Logging for authentication issues

Regarding the @auth directives… somewhere I read that authn failures would be logged.

I’m not getting any indication of auth failures in the log. Is there a special flag or environment variable that has to be set?

Not sure, pinging @graphql team.

Bit of an update after hacking around a bit… some errors, such as the fact that a JWT has expired, are returned in the graphql query, but not logged.

Further, if you cock up the JWT in some way and the auth variables are not parsed or the @auth directive blocks access/mutation (rightly so), no error is logged or returned in the query.

More data: if the # Dgraph.Authorization is not loaded correctly from the schema (see Authorization issue when schema is updated via /admin/schema?), the @auth directive (rightly so) blocks the query, but still no error is logged or returned.

Just a thought, when the @auth directive blocks access, maybe a 401 should be returned instead of a 200.

It’s GraphQL, I think all it understands is Status 200.

Right, that makes sense: bound by GraphQL’s protocol.

But maybe the errors field could be populated in the GraphQL results so that normal exception paths in existing code could react accordingly.

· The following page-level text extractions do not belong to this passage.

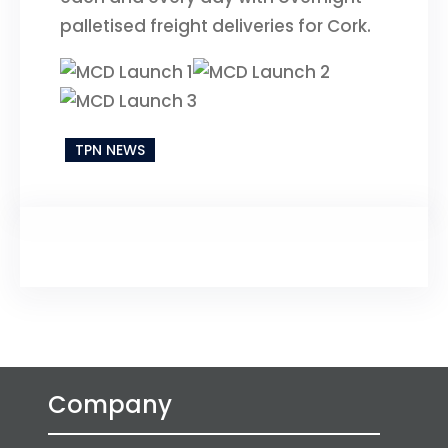
palletised freight deliveries for Cork.
TPN NEWS
Company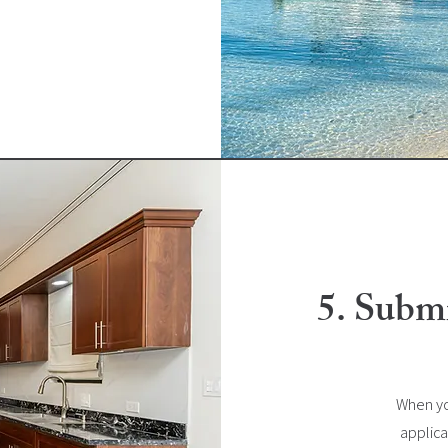
5. Submi
When yo
applica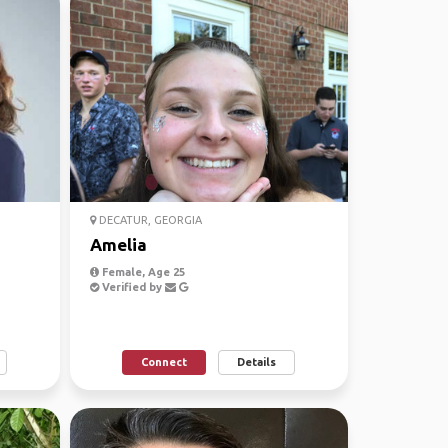
DECATUR, GEORGIA
Amelia
Female, Age 25
Verified by
Connect
Details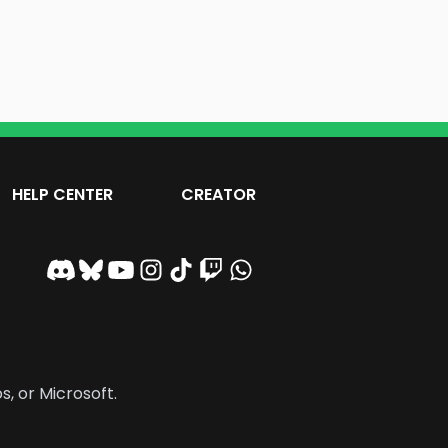
HELP CENTER
CREATOR
s, or Microsoft.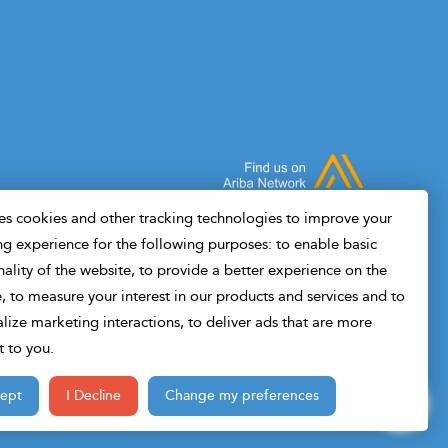
value in drilling and where it doesn't.Built
Wheth
for drilling engineers, not data scientists. If
engin
you can read a drilling report, you can
you'l
follow this course.
disci
s cookies and other tracking technologies to improve your
g experience for the following purposes: to enable basic
nality of the website, to provide a better experience on the
, to measure your interest in our products and services and to
lize marketing interactions, to deliver ads that are more
t to you.
cept
I Decline
Change my preferences
Design & Developed By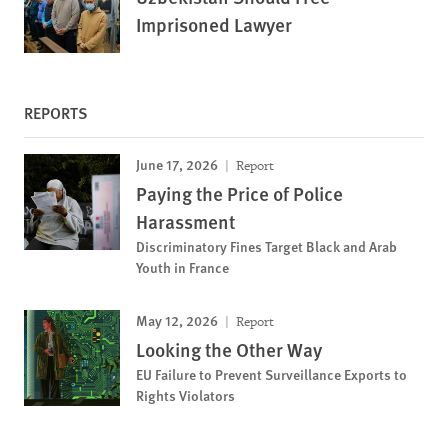
Imprisoned Lawyer
REPORTS
June 17, 2026
Report
Paying the Price of Police
Harassment
Discriminatory Fines Target Black and Arab
Youth in France
May 12, 2026
Report
Looking the Other Way
EU Failure to Prevent Surveillance Exports to
Rights Violators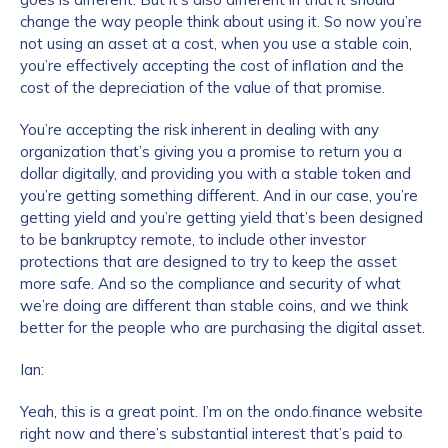
change the way people think about using it. So now you’re
not using an asset at a cost, when you use a stable coin,
you’re effectively accepting the cost of inflation and the
cost of the depreciation of the value of that promise.
You’re accepting the risk inherent in dealing with any
organization that’s giving you a promise to return you a
dollar digitally, and providing you with a stable token and
you’re getting something different. And in our case, you’re
getting yield and you’re getting yield that’s been designed
to be bankruptcy remote, to include other investor
protections that are designed to try to keep the asset
more safe. And so the compliance and security of what
we’re doing are different than stable coins, and we think
better for the people who are purchasing the digital asset.
Ian:
Yeah, this is a great point. I’m on the ondo.finance website
right now and there’s substantial interest that’s paid to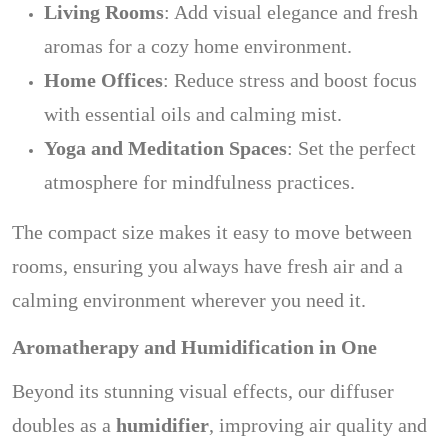
Living Rooms
: Add visual elegance and fresh
aromas for a cozy home environment.
Home Offices
: Reduce stress and boost focus
with essential oils and calming mist.
Yoga and Meditation Spaces
: Set the perfect
atmosphere for mindfulness practices.
The compact size makes it easy to move between
rooms, ensuring you always have fresh air and a
calming environment wherever you need it.
Aromatherapy and Humidification in One
Beyond its stunning visual effects, our diffuser
doubles as a
humidifier
, improving air quality and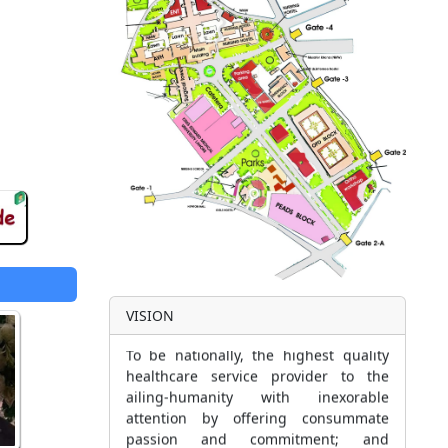
VISION
To be nationally, the highest quality
healthcare service provider to the
ailing-humanity with inexorable
attention by offering consummate
passion and commitment; and
assuring implementation of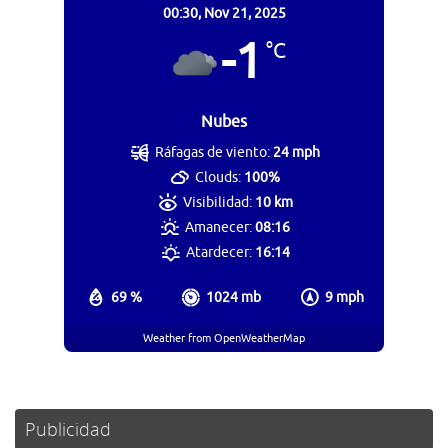
00:30,
Nov 21, 2025
-1
°C
Nubes
Ráfagas de viento:
24 mph
Clouds:
100%
Visibilidad:
10 km
Amanecer:
08:16
Atardecer:
16:14
69 %
1024 mb
9 mph
Weather from OpenWeatherMap
Publicidad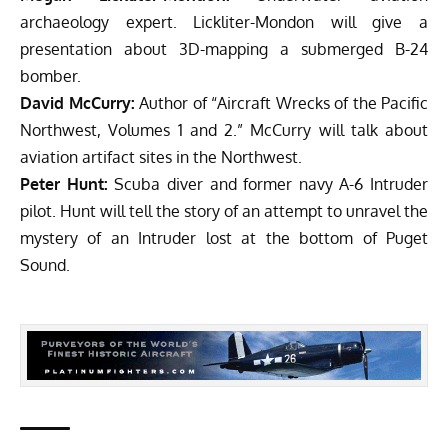
archaeology expert. Lickliter-Mondon will give a
presentation about 3D-mapping a submerged B-24
bomber.
David McCurry:
Author of “Aircraft Wrecks of the Pacific
Northwest, Volumes 1 and 2.” McCurry will talk about
aviation artifact sites in the Northwest.
Peter Hunt:
Scuba diver and former navy A-6 Intruder
pilot. Hunt will tell the story of an attempt to unravel the
mystery of an Intruder lost at the bottom of Puget
Sound.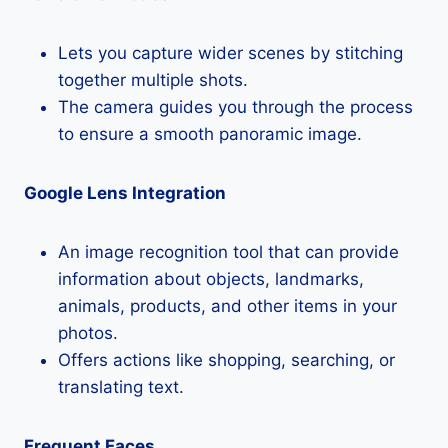
Lets you capture wider scenes by stitching
together multiple shots.
The camera guides you through the process
to ensure a smooth panoramic image.
Google Lens Integration
An image recognition tool that can provide
information about objects, landmarks,
animals, products, and other items in your
photos.
Offers actions like shopping, searching, or
translating text.
Frequent Faces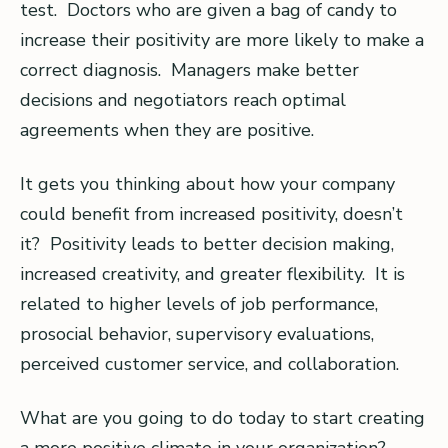
test. Doctors who are given a bag of candy to
increase their positivity are more likely to make a
correct diagnosis. Managers make better
decisions and negotiators reach optimal
agreements when they are positive.
It gets you thinking about how your company
could benefit from increased positivity, doesn’t
it? Positivity leads to better decision making,
increased creativity, and greater flexibility. It is
related to higher levels of job performance,
prosocial behavior, supervisory evaluations,
perceived customer service, and collaboration.
What are you going to do today to start creating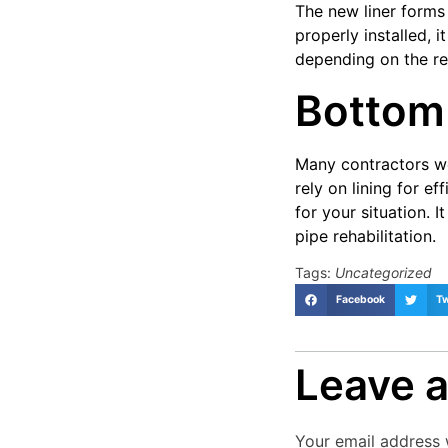
The new liner forms
properly installed, 
depending on the res
Bottom
Many contractors wo
rely on lining for ef
for your situation.
pipe rehabilitation.
Tags:
Uncategorized
Facebook
Tw
Leave a
Your email address w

I don’t think the errors field is the correct place though 100% of the time.

Use cases:

  • I have access to some contacts but not all, so when I use queryContact I would not want to get an error if I receive no contacts because that could be expected based upon user.
  • However, if I ask for a specific getContact that I do not have access to but does exist, some developers may find it helpful to get a error message, but other developers may not want to expose through error message that something even exists there. Think users with email address as id. Exposing that something did exist but you don’t have access, could potentially open up a security whole because now an attacker knows they have a valid username/email address. Then the attacker can focus on Phishing that user for their password instead of keep on trying to find a valid user. Those developers would want to return null with no error. This use case could easily apply to mutations in the same manner.

Maybe this can be a configurable option? Maybe it should return data in the extension instead of the error

2020 Q3 there was a topic somewhere based upon information getting exposed through error messages and the API was changed to help conceal these errors for the second case above.